Citizen Complaint: Cop Holds Unholstered Gun in Lap in Patrol Car

Citizen Complaint: Cop Holds Unholstered Gun in Lap in Patrol Car

By Steve Pomper  

It’s not unusual to see a butcher holding a knife or a carpenter holding a hammer while not technically using them. Someone could kill a person with both, right? But, sadly, guns in the hands of police officers have become things of evil—even if in the context there is no threat.

Recently, the Seattle Police Department (SPD) Office of Police Accountability (OPA) started an investigation into another frivolous, manufactured outrage citizen complaint against an officer. According to The Police Tribune, the citizen who identified himself as Future Crystals, observed an SPD officer in his patrol car parked near Cal Anderson Park. This is the park that served as the de facto “capitol” of the CHOP/CHAZ “autonomous” zone.

Crystals told KIRO News, “To me it looked like he was following me. I was scared to my core. It looked like he was going to be harassing a homeless person.” Crystals said he saw the officer pull a handgun “from his waist.” So, in an odd move for anyone “scared to my core,” the “self-described” activist continued walking toward the officer filming him and asking why he’d drawn his gun.

The Tribune reported that Crystals claimed to have been attempting to “distract him from the homeless person.” In police work, there’s something else cops call that: Obstructing a public officer. Yeah, it’s a crime. Whether Crystals was reading the officer’s mind or using his crystal ball (couldn’t resist), how could he possibly know what the officer was thinking, regarding the “homeless” person?

However, gun drawn in lap while some masked person intent on obstructing your duty approaches your police car seems a prudent idea in this vehemently anti-police environment. When Crystals asked the officer why he had his gun drawn, the officer asked if Crystals had heard about the two deputies who were shot in Los Angeles at a Metro station. Crystals said he did not.

The officer explains how someone had ambushed two L.A. County Deputies, shooting them both in the head while they sat in their patrol car. If their guns had been drawn and in their laps when that scum approached and attempted to murder them, they may have been able to fire back. This is not a criticism; most officers do not routinely do this. But, again, in today’s leftist-run cities, it’s seeming more and more prudent every day.

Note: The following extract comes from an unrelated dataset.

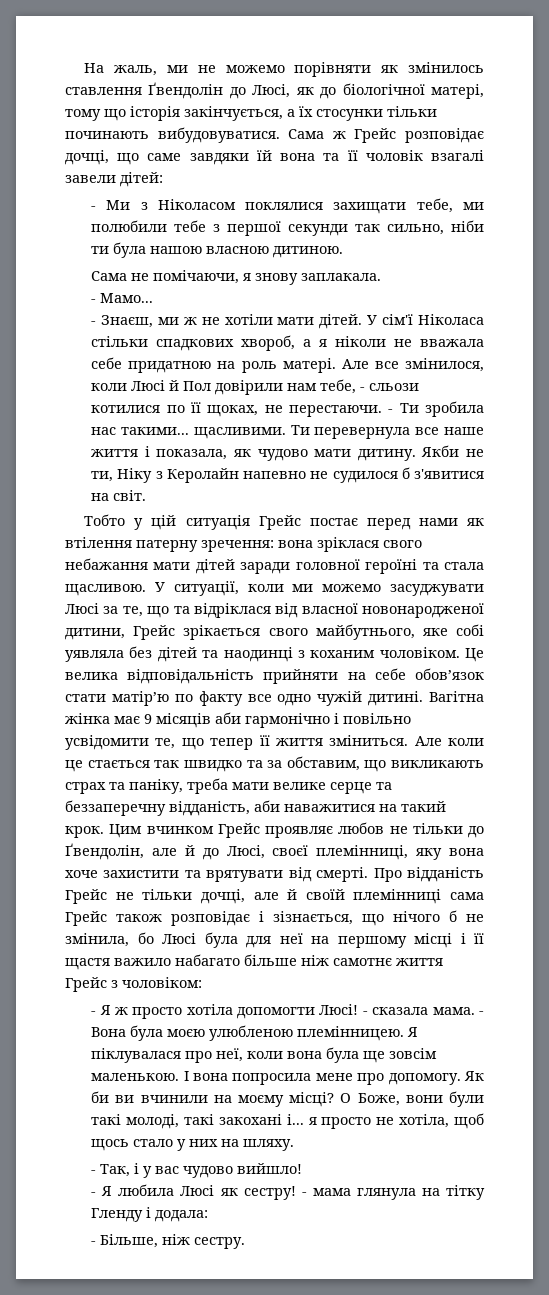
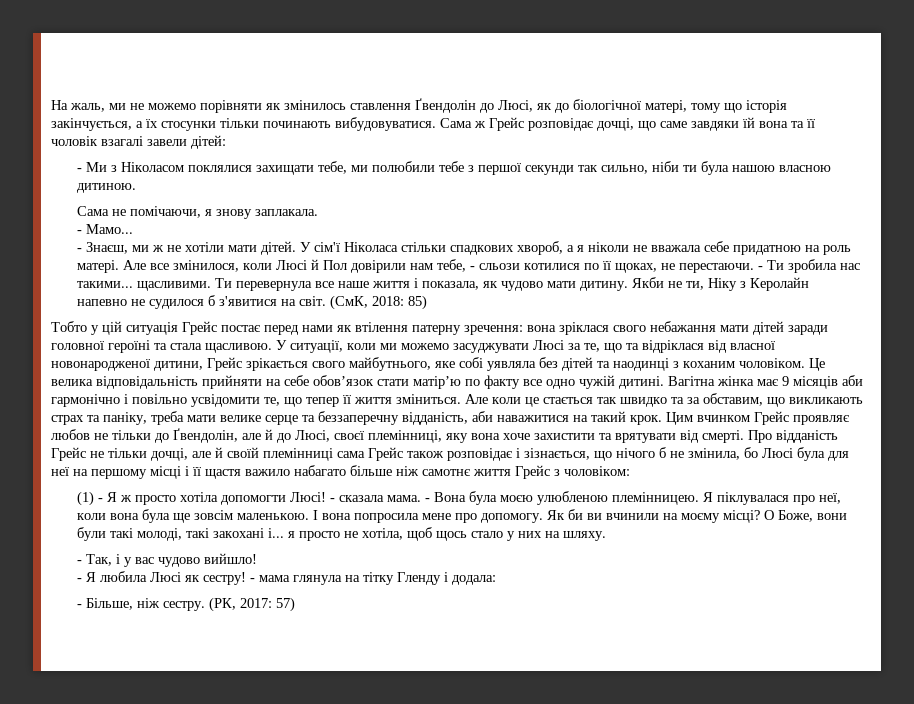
(147, 495) none -> [330,295,428,310] (СмК, 2018: 85)
(202, 982) none -> [77,491,95,506] (1)
(246, 1243) none -> [209,597,296,612] (РК, 2017: 57)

Not only do too many mayors and city councils tolerate hatred toward the cops, they encourage it with their anti-police statements and actions and by their continual toleration of violence toward cops. To this day, I have not heard of the Seattle mayor or one city council member calling or visiting an officer in the hospital or otherwise injured during the many riots. The New York Post reported, on July 25, 2020, “Nearly 60 Seattle police officers were injured during weekend clashes with explosive-hurling anti-cop demonstrators. If I’m wrong about any official visiting or calling, I’d be thrilled to apologize.

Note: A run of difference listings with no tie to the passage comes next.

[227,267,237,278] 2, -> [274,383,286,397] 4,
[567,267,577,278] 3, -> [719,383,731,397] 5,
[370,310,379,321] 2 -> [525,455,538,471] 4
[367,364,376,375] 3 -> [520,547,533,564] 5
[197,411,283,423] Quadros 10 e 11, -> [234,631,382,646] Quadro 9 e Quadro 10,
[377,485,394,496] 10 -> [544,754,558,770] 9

After Crystals apparently walked away, he happened to have a friend nearby who said he knows the officer. They went back to speak with him. The officer explained, “One of the most dangerous places for a police officer to be is caught in their car. And so, to be able to defend themselves, you can take reasonable steps, which I did.” Yes, he did. Crystals being ostensibly offended is not enough for an officer to risk his or her life.

The Tribune said Crystals said cops weren’t supposed to be pulling guns on people; they were supposed to be protecting them. The video shows the officer never pointed his gun at anyone. Think about the officer’s location. Cal Anderson Park is still a magnet for cop-haters and those who would do officers harm. Many weapons have been found in and around the park, hidden for later use.

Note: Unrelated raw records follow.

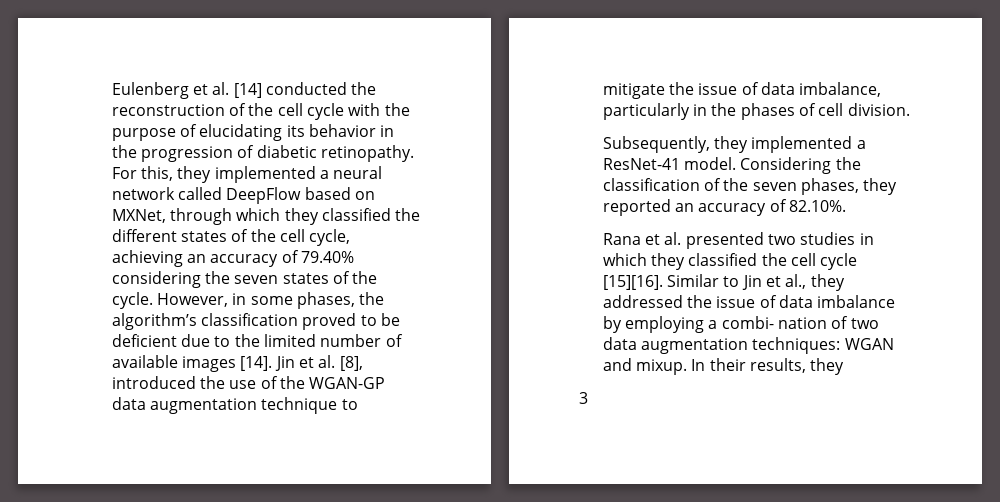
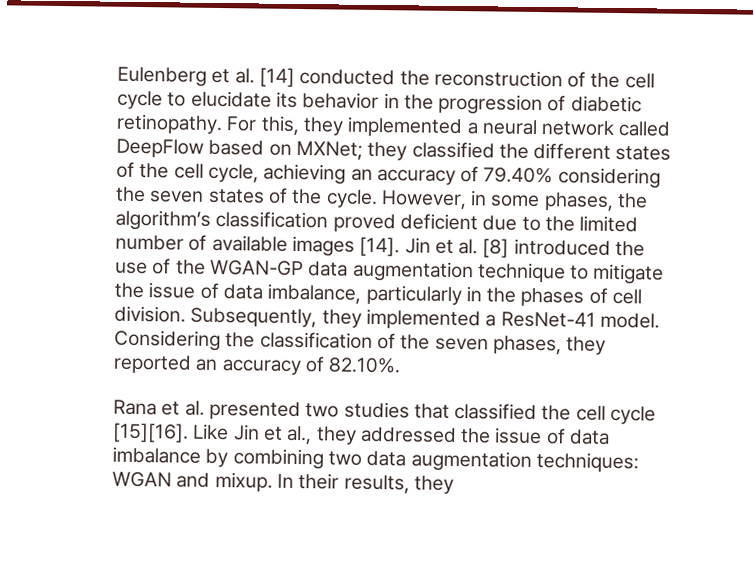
[348,103,410,116] [111,124,283,141] with the purpose of elucidating -> [167,90,272,108] to elucidate
[111,208,281,225] MXNet, through which -> [295,140,363,160] MXNet;
[360,313,400,326] to be -> (396, 223) none
[339,356,363,371] [8], -> [482,238,510,258] [8]
(910, 109) // -> (187, 314) none
[859,233,874,245] [602,253,685,270] in which they -> [413,403,450,419] that
[666,274,740,287] Similar to -> [193,423,230,441] Like
[624,316,849,333] employing a combi- nation of -> [232,448,324,470] combining
[579,392,588,404] // 3 -> (454, 484) none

Put yourself in the officer’s position. You watch on TV images of that waste of air walking up to a patrol car and firing several shots into the passenger’s window at the deputies. Then, on future duty shifts, you are in your own patrol car, and someone in a mask approaches your car. How would you feel? What would you do to be safe? Would you bet your life that person wouldn’t pull a weapon?

I recall when I was in my early 20s and still a decade away from beginning my career as a cop. A high school friend of mine had become a police officer in a nearby town. It was a small town, but it got lots of through traffic on its dark, rural highway that connected several colleges in the region. One day, he showed me a defensive technique he’d incorporated into his nighttime traffic stop routine, since his back up was usually so far away.

When out on suspicious daytime traffic stops and at night, he’d hold his flashlight in one hand, and in his other hand, he’d hold a clipboard with his ticket book. In the hand holding the clipboard, he held his pistol. Non-cops, and even some cops, at first glance, might think this is paranoid. Maybe. However, there is a legitimate tactical argument regarding the time it takes to react to a person drawing a gun on the officer and the officer drawing his or her firearm.

Cops are necessarily in a reactive position (the bad guy knows what he’s going to do; the cop can only anticipate what the bad guy might do) and every second matters when it’s life or death. And if this tactic was prudent for an officer working a dark rural highway back in a cop-friendly town in the 1980s, it’s sure prudent for an officer working in a city hostile to law enforcement in cop-hating 2020.